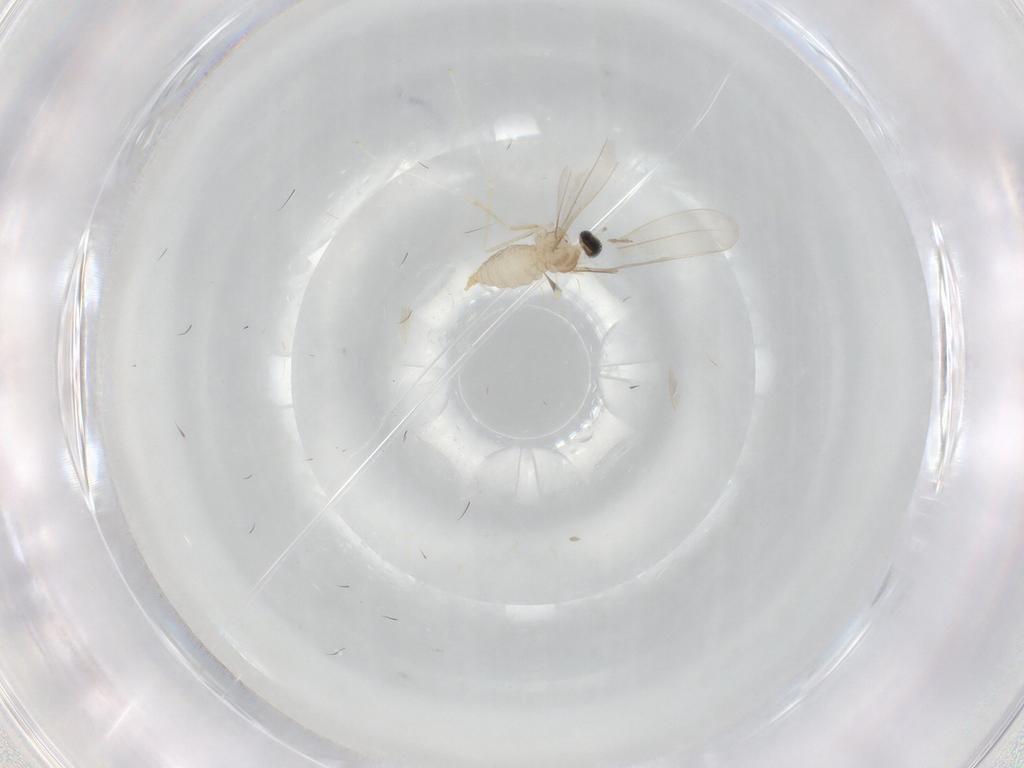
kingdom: Animalia
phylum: Arthropoda
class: Insecta
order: Diptera
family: Cecidomyiidae
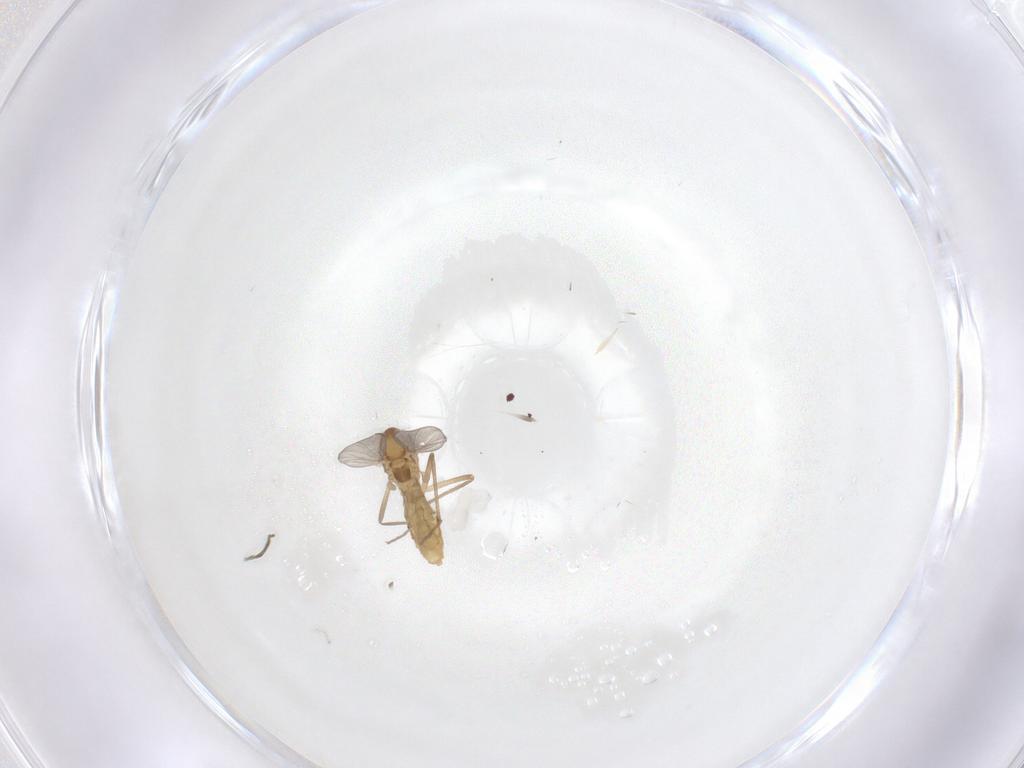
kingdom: Animalia
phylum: Arthropoda
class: Insecta
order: Diptera
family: Chironomidae
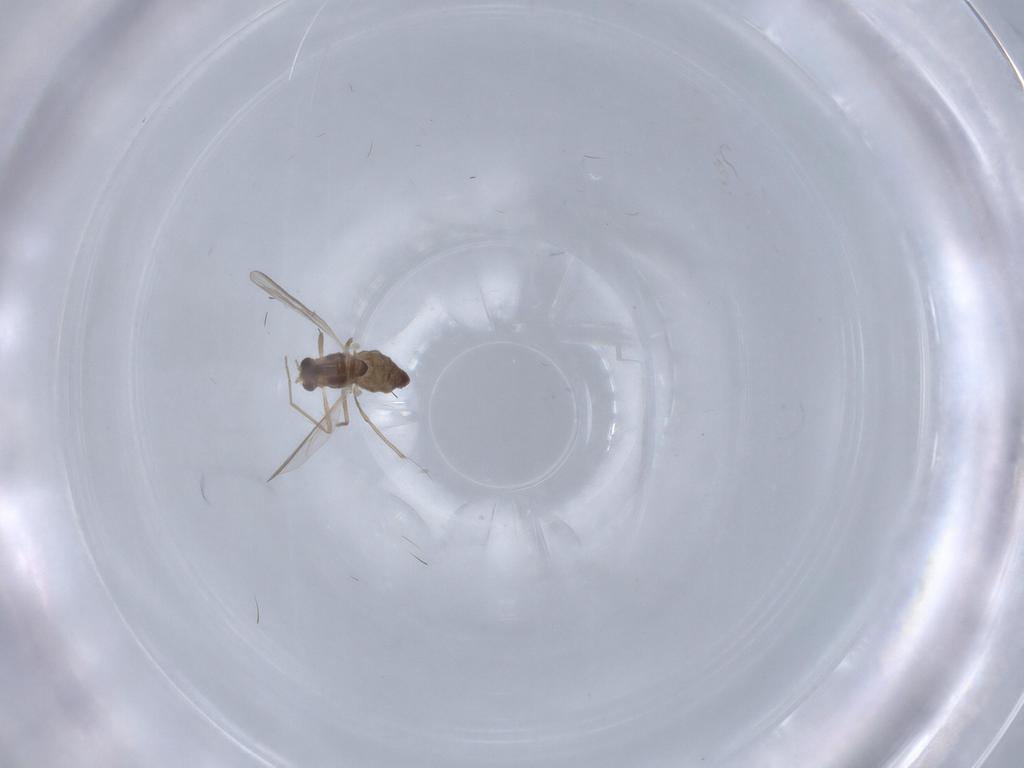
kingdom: Animalia
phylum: Arthropoda
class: Insecta
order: Diptera
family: Chironomidae
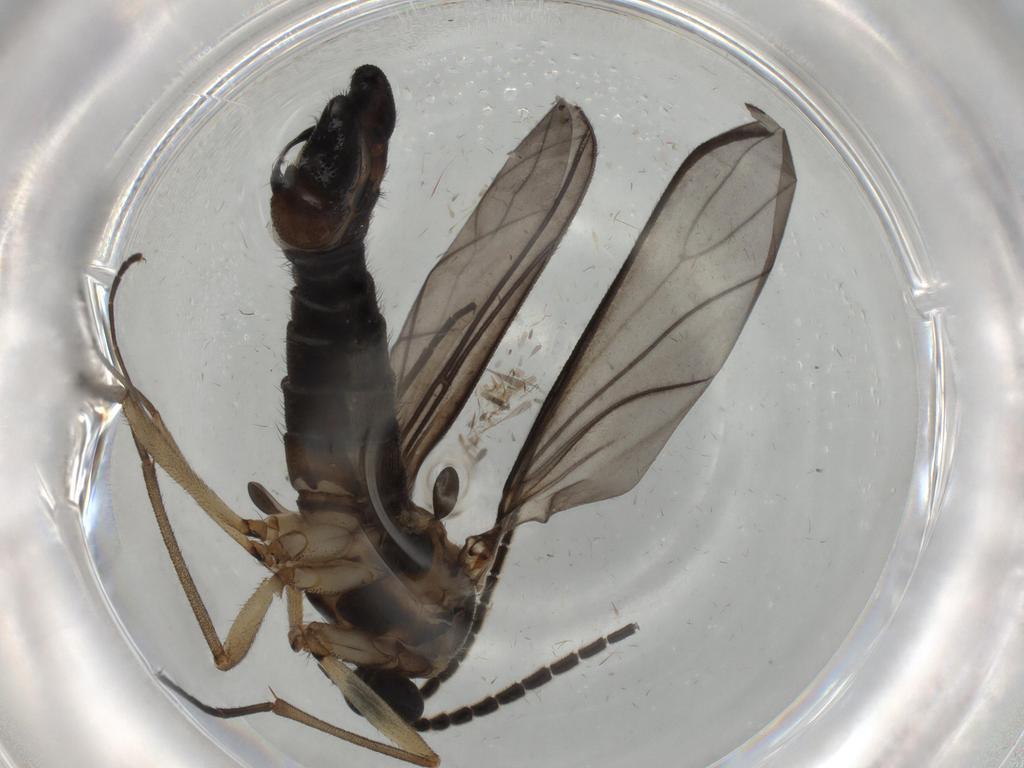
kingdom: Animalia
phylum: Arthropoda
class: Insecta
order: Diptera
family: Sciaridae
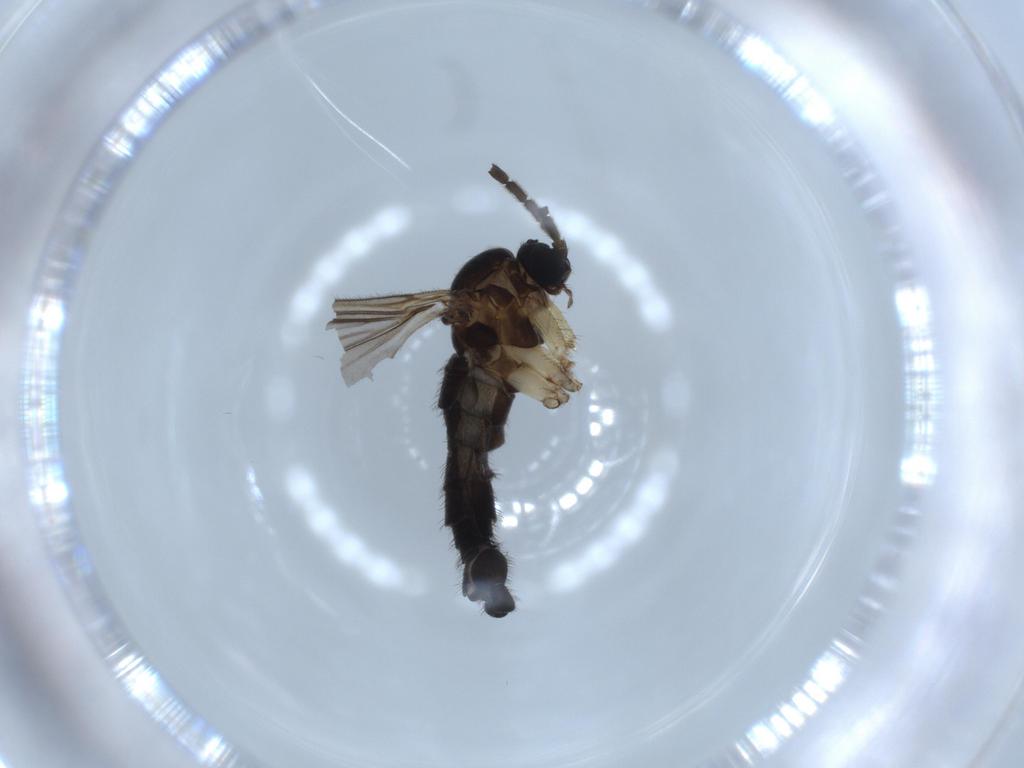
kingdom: Animalia
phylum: Arthropoda
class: Insecta
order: Diptera
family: Sciaridae
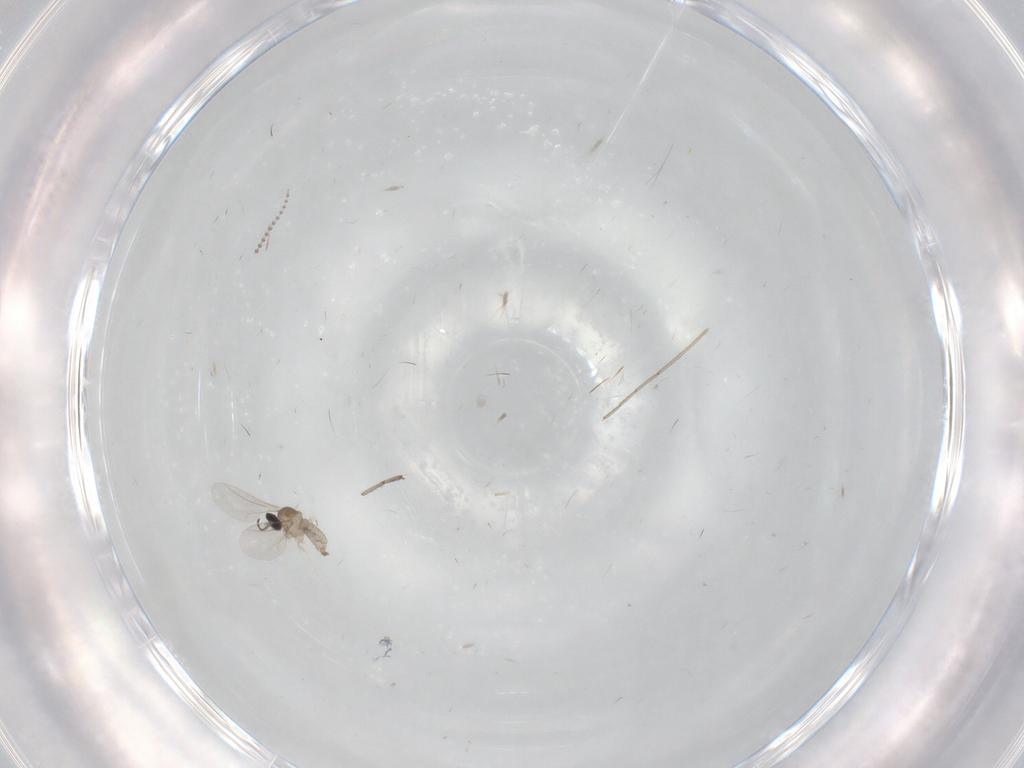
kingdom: Animalia
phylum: Arthropoda
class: Insecta
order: Diptera
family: Cecidomyiidae
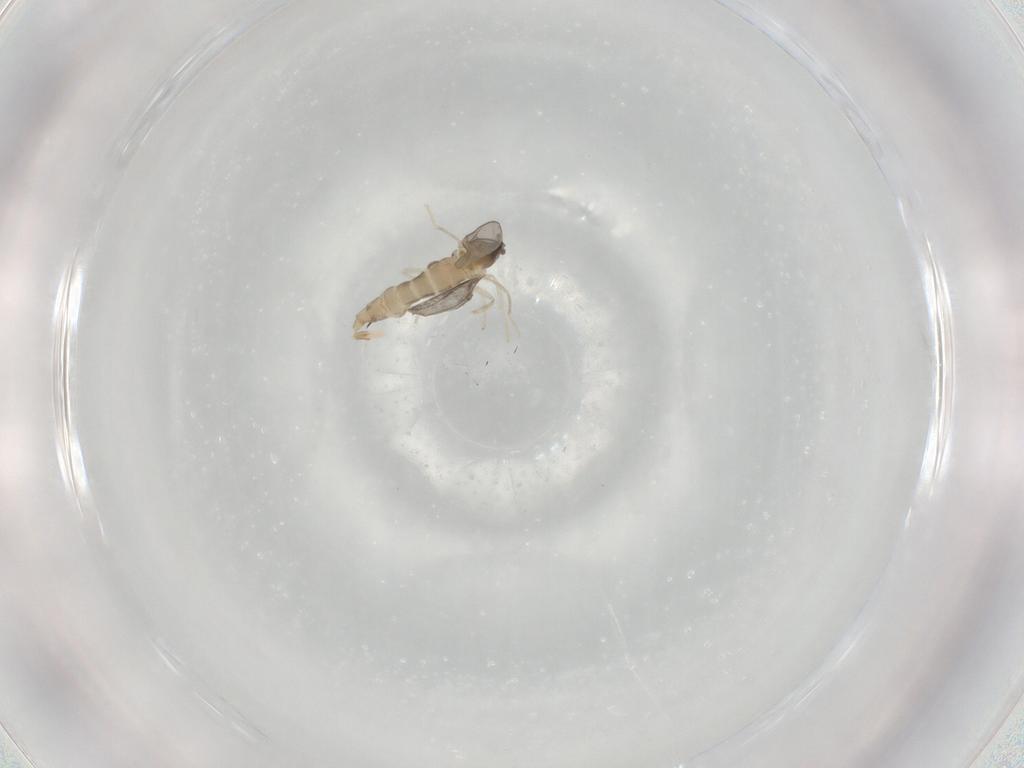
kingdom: Animalia
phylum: Arthropoda
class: Insecta
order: Diptera
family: Cecidomyiidae
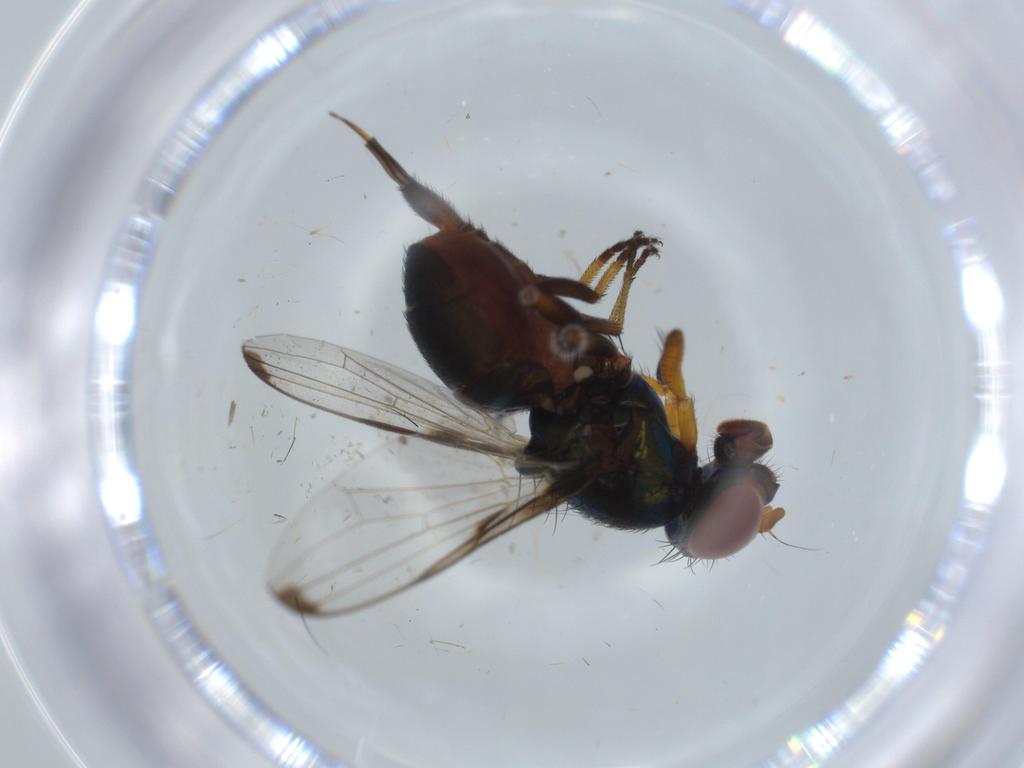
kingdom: Animalia
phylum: Arthropoda
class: Insecta
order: Diptera
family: Ulidiidae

=====

Retype every line of the records above without changing a character, and leave the pictures out.

:: RESULT ::
kingdom: Animalia
phylum: Arthropoda
class: Insecta
order: Diptera
family: Cecidomyiidae
kingdom: Animalia
phylum: Arthropoda
class: Insecta
order: Diptera
family: Chironomidae
kingdom: Animalia
phylum: Arthropoda
class: Insecta
order: Diptera
family: Chironomidae
kingdom: Animalia
phylum: Arthropoda
class: Insecta
order: Diptera
family: Sciaridae
kingdom: Animalia
phylum: Arthropoda
class: Insecta
order: Diptera
family: Sciaridae
kingdom: Animalia
phylum: Arthropoda
class: Insecta
order: Diptera
family: Cecidomyiidae
kingdom: Animalia
phylum: Arthropoda
class: Insecta
order: Diptera
family: Cecidomyiidae
kingdom: Animalia
phylum: Arthropoda
class: Insecta
order: Diptera
family: Ulidiidae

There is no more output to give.